Enfin, la question du renvoi de l'examen de la plainte à la formation compétente ne se poserait pas si les membres de la commission d'admission des requêtes étaient en nombre impair. En revanche, nous considérons que la décision devrait impérativement être prise à la majorité au cas où la parité serait maintenue – deux magistrats, deux non magistrats.

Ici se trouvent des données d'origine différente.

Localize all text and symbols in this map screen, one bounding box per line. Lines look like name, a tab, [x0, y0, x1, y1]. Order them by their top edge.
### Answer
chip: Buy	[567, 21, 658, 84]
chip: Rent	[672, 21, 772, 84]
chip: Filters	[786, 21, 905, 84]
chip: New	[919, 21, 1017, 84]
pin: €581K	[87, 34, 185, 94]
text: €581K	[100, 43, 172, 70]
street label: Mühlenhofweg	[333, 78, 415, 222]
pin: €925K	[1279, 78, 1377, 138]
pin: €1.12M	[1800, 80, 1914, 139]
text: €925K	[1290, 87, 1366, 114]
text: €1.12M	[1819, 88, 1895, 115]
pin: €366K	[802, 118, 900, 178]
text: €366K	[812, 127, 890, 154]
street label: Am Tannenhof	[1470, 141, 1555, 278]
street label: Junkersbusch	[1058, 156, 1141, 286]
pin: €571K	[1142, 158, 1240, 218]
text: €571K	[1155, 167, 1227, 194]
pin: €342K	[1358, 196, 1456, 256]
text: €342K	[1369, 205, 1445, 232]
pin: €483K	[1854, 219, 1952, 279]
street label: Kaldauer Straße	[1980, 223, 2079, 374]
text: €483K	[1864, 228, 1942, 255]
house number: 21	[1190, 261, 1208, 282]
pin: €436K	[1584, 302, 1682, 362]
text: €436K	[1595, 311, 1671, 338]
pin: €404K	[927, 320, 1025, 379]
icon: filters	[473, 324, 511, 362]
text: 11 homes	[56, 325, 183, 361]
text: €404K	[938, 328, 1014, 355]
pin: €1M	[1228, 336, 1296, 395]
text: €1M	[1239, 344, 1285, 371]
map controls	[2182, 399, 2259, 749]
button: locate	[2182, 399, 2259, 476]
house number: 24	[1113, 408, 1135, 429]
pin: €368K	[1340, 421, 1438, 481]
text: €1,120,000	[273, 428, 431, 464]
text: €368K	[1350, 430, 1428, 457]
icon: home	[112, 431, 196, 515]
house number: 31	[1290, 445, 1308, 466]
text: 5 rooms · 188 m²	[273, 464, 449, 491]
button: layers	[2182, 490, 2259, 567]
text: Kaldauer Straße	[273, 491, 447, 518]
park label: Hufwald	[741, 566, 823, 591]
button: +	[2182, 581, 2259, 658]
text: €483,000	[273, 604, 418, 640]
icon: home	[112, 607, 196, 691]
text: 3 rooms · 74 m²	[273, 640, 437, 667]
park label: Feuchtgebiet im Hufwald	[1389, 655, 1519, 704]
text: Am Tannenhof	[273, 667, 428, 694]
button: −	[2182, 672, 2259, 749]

J'en viens à la question de la saisine directe par le justiciable. L'examen du texte au Sénat a permis des évolutions très satisfaisantes, mais nous butons toujours sur l'ajout du membre de phrase : « sauf si, compte tenu de la nature de la procédure et de la gravité des manquements évoqués, la commission d'admission des requêtes estime qu'elle doit faire l'objet d'un examen au fond ». L'objectif du constituant et du Sénat était d'éviter ainsi qu'une multiplication des plaintes n'aboutisse à un blocage des juridictions. Mais on a beau nous expliquer que le dépôt d'une plainte contre un magistrat devant le CSM n'est pas un motif de récusation, nous nous demandons comment les juges, notamment ceux qui sont chargés d'un suivi – juges des enfants, juges des tutelles –, pourront continuer à travailler avec des personnes ayant déposé une plainte disciplinaire. Pour un justiciable, le motif d'une plainte sera toujours un manquement grave. Le risque est donc de rouvrir les vannes et de bloquer des juridictions où, bien souvent il n'y a qu'un seul juge des enfants, ou un seul juge d'instance.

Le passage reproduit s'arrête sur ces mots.